Gets the words of the first language, some words of the acquired first language, and extracted based on the information about the frequency of use of words, the part of the words of the extracted first language Stored as vocabulary information specialized in the first language,
The second retrieves the words of the language, some of the words of the acquired second language, and extracted based on the information about the frequency of use of words, extracted the part of the words of the second language Store as second language specialized vocabulary information,
The language recognition method according to claim 10, wherein a specialized language update process is executed.

A language recognition program for recognizing the language of voices emitted,
An information processing device including a processor and a memory,
A voice acquisition process that acquires voice,
A first language that generates a first language general translation phrase that is a word of the first language corresponding to the acquired voice, based on first language general vocabulary information that is information about the first vocabulary in the first language. General translation processing,
A first language specialized translation phrase, which is a word in the first language corresponding to the acquired voice, is generated based on first language specialized vocabulary information that is information about a second vocabulary in the first language. Language specialized translation processing,
A first corresponding section calculation process for extracting a first language corresponding portion which is a mutually corresponding portion between the generated first language general translation phrase and the generated first language specialized translation phrase;
A second language that generates a second language general translation phrase that is a word of the second language corresponding to the acquired voice, based on second language general vocabulary information that is information about the third vocabulary in the second language. General translation processing,
A second language specialized translation phrase, which is a word in the second language corresponding to the acquired voice, is generated based on second language specialized vocabulary information that is information about a fourth vocabulary in the second language. Language specialized translation processing,
A second corresponding section calculation process for extracting a second language corresponding portion which is a mutually corresponding portion between the generated second language general translation phrase and the generated second language specialized translation phrase;
A language identification process for specifying the language of the acquired voice based on the extracted first language corresponding part and the extracted second language corresponding part;
A language recognition program that executes.
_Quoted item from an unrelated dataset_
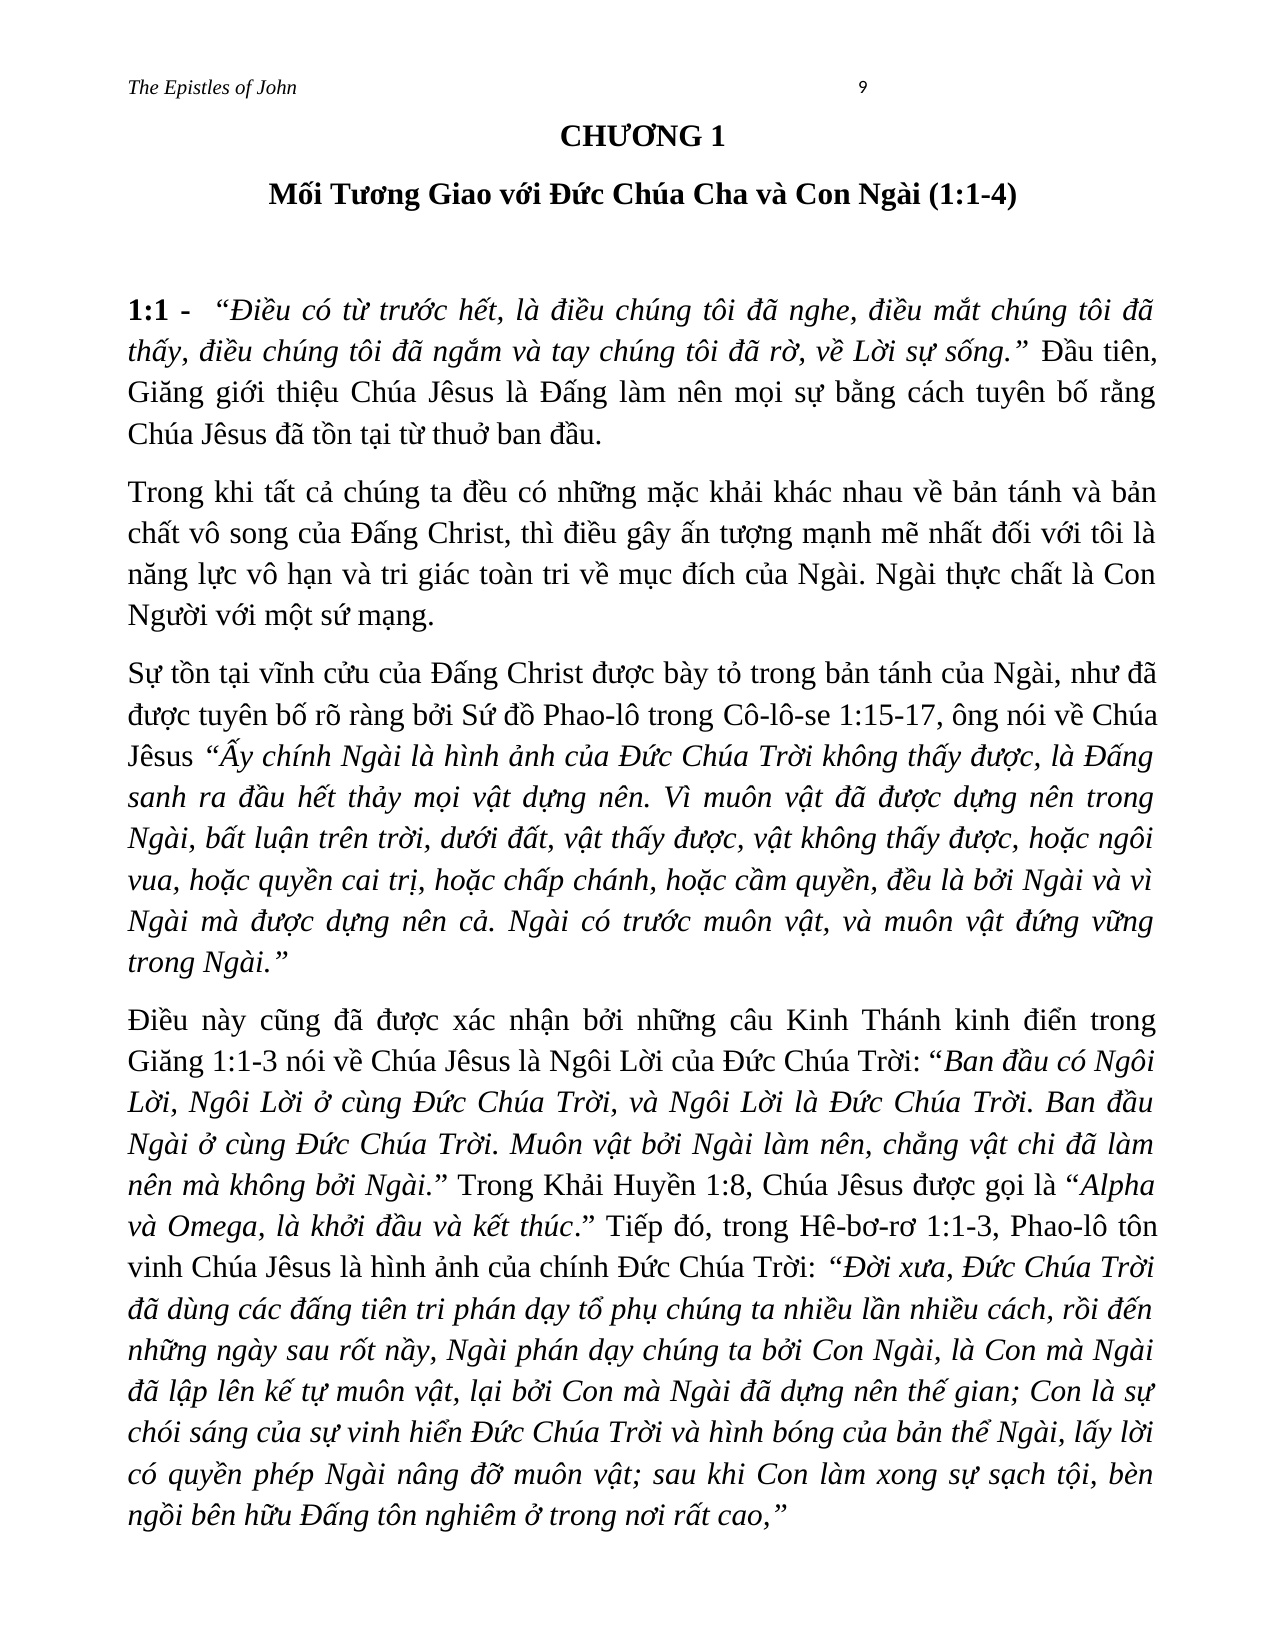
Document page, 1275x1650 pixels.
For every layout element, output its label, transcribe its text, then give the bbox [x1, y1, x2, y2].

In the first corresponding section calculation process, the first language corresponding portion is extracted based on the commonality between the character string representing the first language general translation phrase and the character string representing the first language specialized translation phrase,
The second corresponding section calculation process includes a process of extracting the second language corresponding part based on the commonality between a character string representing the second language general translation phrase and a character string representing the second language specialized translation phrase. Including,
The language recognition program according to claim 13.
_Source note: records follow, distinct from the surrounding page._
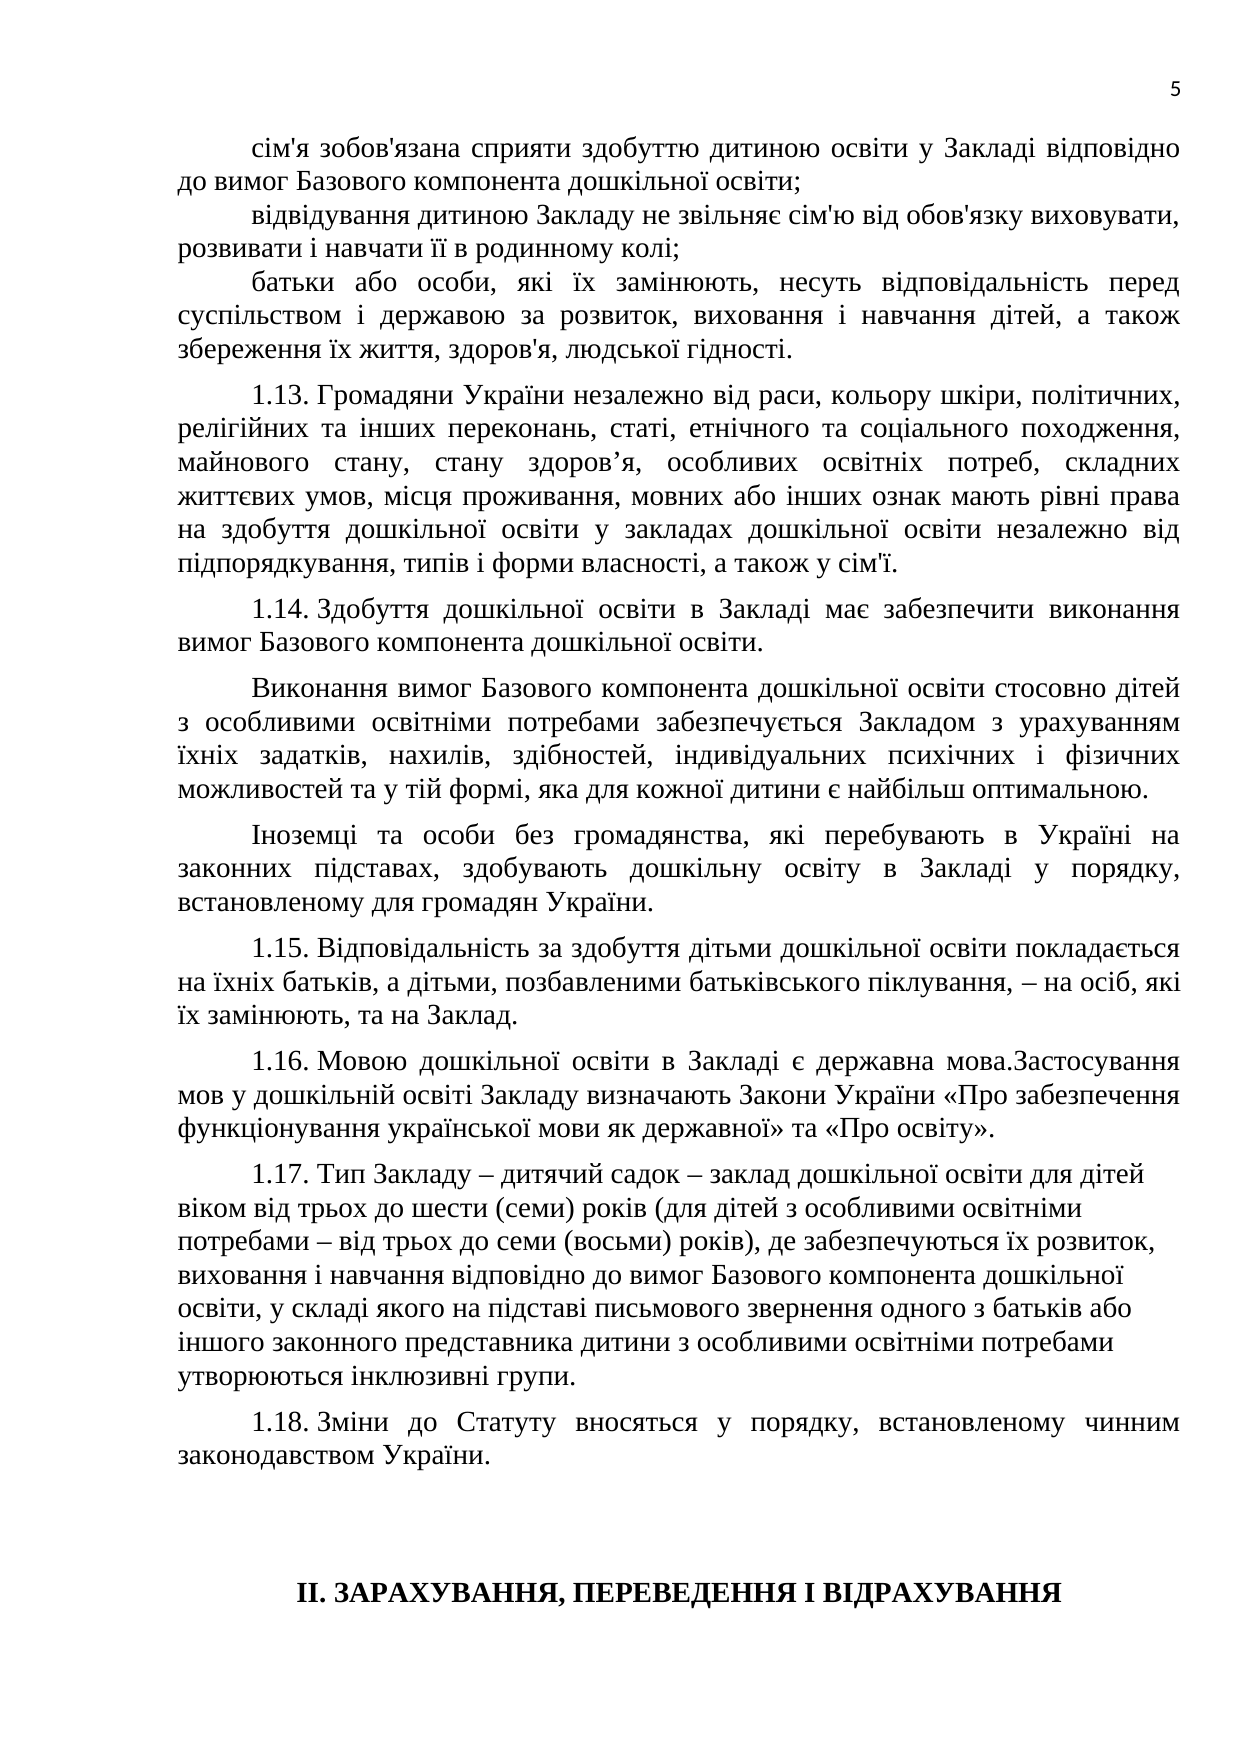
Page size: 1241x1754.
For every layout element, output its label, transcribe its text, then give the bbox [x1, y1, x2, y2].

text відвідування дитиною Закладу не звільняє сім'ю від обов'язку виховувати, розвивати і навчати її в родинному колі; [177, 197, 1181, 264]
text 1.14. Здобуття дошкільної освіти в Закладі має забезпечити виконання вимог Базового компонента дошкільної освіти. [177, 591, 1181, 658]
text Виконання вимог Базового компонента дошкільної освіти стосовно дітей з особливими освітніми потребами забезпечується Закладом з урахуванням їхніх задатків, нахилів, здібностей, індивідуальних психічних і фізичних можливостей та у тій формі, яка для кожної дитини є найбільш оптимальною. [177, 670, 1181, 804]
text Іноземці та особи без громадянства, які перебувають в Україні на законних підставах, здобувають дошкільну освіту в Закладі у порядку, встановленому для громадян України. [177, 817, 1181, 918]
text сім'я зобов'язана сприяти здобуттю дитиною освіти у Закладі відповідно до вимог Базового компонента дошкільної освіти; [177, 130, 1181, 197]
text II. ЗАРАХУВАННЯ, ПЕРЕВЕДЕННЯ І ВІДРАХУВАННЯ [177, 1575, 1181, 1609]
text 1.15. Відповідальність за здобуття дітьми дошкільної освіти покладається на їхніх батьків, а дітьми, позбавленими батьківського піклування, – на осіб, які їх замінюють, та на Заклад. [177, 930, 1181, 1031]
text 1.17. Тип Закладу – дитячий садок – заклад дошкільної освіти для дітей віком від трьох до шести (семи) років (для дітей з особливими освітніми потребами – від трьох до семи (восьми) років), де забезпечуються їх розвиток, виховання і навчання відповідно до вимог Базового компонента дошкільної освіти, у складі якого на підставі письмового звернення одного з батьків або іншого законного представника дитини з особливими освітніми потребами утворюються інклюзивні групи. [177, 1156, 1181, 1391]
text 1.16. Мовою дошкільної освіти в Закладі є державна мова.Застосування мов у дошкільній освіті Закладу визначають Закони України «Про забезпечення функціонування української мови як державної» та «Про освіту». [177, 1043, 1181, 1144]
text 1.18. Зміни до Статуту вносяться у порядку, встановленому чинним законодавством України. [177, 1404, 1181, 1471]
text 1.13. Громадяни України незалежно від раси, кольору шкіри, політичних, релігійних та інших переконань, статі, етнічного та соціального походження, майнового стану, стану здоров’я, особливих освітніх потреб, складних життєвих умов, місця проживання, мовних або інших ознак мають рівні права на здобуття дошкільної освіти у закладах дошкільної освіти незалежно від підпорядкування, типів і форми власності, а також у сім'ї. [177, 377, 1181, 578]
text батьки або особи, які їх замінюють, несуть відповідальність перед суспільством і державою за розвиток, виховання і навчання дітей, а також збереження їх життя, здоров'я, людської гідності. [177, 264, 1181, 364]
Gets the words of the first language, some words of the acquired first language, and extracted based on the information about the frequency of use of words, the part of the words of the extracted first language Stored as vocabulary information specialized in the first language,
The second retrieves the words of the language, some of the words of the acquired second language, and extracted based on the information about the frequency of use of words, extracted the part of the words of the second language Store as second language specialized vocabulary information,
The language recognition program according to claim 13, which executes a specialized language update process.